▸ **Task instructions**:
(a) Answer these questions about the passage on linear regression:
(i) What form does the predicting equation take?
(ii) What symbol on top of $y$ marks a predicted response?
(iii) Which function should be made as small as possible to find $a$ and $b$?
(b) Extend the passage on least-squares linear regression, picking up right after its final equation.

▸ **Document section**:
++++++
So far we have focused on linear models. Which means we are looking for constant numbers $a$ and $b$ that make the best fit:

\hat{y} = ax + b,

(1)

which gives us predicted responses $\hat y$ (notice the hat symbol $^{\wedge}$ on top of it.)

1.1 Mathematically speaking, what makes a line the best-fit line: least squares optimization¶

Usually in our data, we have $x_1,\ldots,x_n$ independent values alongside corresponding $y_1,\ldots,y_n$ response variables. Any pair of $a,b$ values will give us a set of predictions $\widehat{y_1},\ldots,\widehat{y_n}$ . We are looking specifically for the $a$ and $b$ so that most of the $\hat y$ ’s are as close as possible to the $y$ ’s most of the time.

In other words, we are looking for $a,b$ so that the least squares function is as small as possible:

\text{Least Squares}(a,b) = \sum_{i=0}^n\left(y_i - \widehat{y_i}\right)^2

(2)
++++++
▸ **Source data**:

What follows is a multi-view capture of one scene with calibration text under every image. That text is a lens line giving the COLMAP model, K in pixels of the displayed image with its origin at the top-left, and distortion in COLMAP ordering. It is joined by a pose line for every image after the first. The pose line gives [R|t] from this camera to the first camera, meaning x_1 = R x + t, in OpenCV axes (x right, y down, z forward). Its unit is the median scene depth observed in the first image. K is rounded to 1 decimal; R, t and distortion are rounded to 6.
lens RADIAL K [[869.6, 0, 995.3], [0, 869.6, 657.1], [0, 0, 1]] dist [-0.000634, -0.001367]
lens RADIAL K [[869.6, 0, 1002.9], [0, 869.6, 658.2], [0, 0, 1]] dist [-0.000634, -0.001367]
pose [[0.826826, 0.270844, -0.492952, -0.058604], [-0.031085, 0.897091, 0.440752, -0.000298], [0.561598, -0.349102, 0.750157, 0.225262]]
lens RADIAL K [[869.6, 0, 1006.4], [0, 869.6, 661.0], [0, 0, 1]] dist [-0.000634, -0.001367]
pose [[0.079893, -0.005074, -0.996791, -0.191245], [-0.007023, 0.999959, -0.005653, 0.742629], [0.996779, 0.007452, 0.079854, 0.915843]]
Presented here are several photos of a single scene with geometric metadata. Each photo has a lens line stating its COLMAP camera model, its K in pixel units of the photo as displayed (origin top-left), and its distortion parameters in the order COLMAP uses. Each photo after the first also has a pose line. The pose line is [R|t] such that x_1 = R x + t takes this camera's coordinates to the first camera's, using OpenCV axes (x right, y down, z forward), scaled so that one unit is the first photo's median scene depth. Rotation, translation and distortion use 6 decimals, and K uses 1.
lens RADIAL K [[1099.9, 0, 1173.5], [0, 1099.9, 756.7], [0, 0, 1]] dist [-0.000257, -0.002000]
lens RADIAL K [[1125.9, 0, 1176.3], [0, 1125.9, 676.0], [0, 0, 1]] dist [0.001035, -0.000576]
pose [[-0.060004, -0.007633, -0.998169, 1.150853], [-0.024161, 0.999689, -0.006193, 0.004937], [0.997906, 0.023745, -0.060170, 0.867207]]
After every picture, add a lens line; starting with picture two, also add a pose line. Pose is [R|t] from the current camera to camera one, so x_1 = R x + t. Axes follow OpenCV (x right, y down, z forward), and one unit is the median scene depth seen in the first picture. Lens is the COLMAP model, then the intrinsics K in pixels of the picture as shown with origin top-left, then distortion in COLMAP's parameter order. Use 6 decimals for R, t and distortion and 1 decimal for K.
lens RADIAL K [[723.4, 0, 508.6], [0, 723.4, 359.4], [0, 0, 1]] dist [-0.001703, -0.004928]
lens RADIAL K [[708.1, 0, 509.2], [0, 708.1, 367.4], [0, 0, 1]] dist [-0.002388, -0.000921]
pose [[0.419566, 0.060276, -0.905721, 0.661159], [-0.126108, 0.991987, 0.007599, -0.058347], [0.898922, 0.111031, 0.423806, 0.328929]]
++++++
▸ **Results by task**:
(a)
(i) $\hat{y} = ax + b$, with $a$ and $b$ constant numbers.
(ii) The hat symbol, $^{\wedge}$.
(iii) The least squares function, the sum of the squared differences between each $y_i$ and its prediction $\widehat{y_i}$.

(b)
In mathematical lingo, we want to optimize the least squares function. Keep in mind that the least squares method works in general for any parametric function, not just lines. More on that later.

1.2 Beyond linear models¶

Say we want to fit a quadratic model:

y = ax^2 + bx + c.

(3)

In such cases, we can use the optimize sub-module from SciPy and its curve_fit fuction! This function optimizes the $\text{Least Squares}(a,b,c)$ function.

Let’s load it! Notice that we can load several sub-modules from SciPy at once.

from scipy import stats, optimize

2. A quadratic example: Nitrogen versus biomass accrual in wild spinach¶

Allometry is not limited to animals but it explains plant development as well. Let's look at Chenopodium album (wild spinach) data and its relationship between nitrogen accrual and plant age. The data comes from Bernacchi et al (2007), where they look at a quadratic allometric relationship:

\log_{10}(\text{N mass}) = a\times\text{age}^2 + b\times\text{age} + c.

(4)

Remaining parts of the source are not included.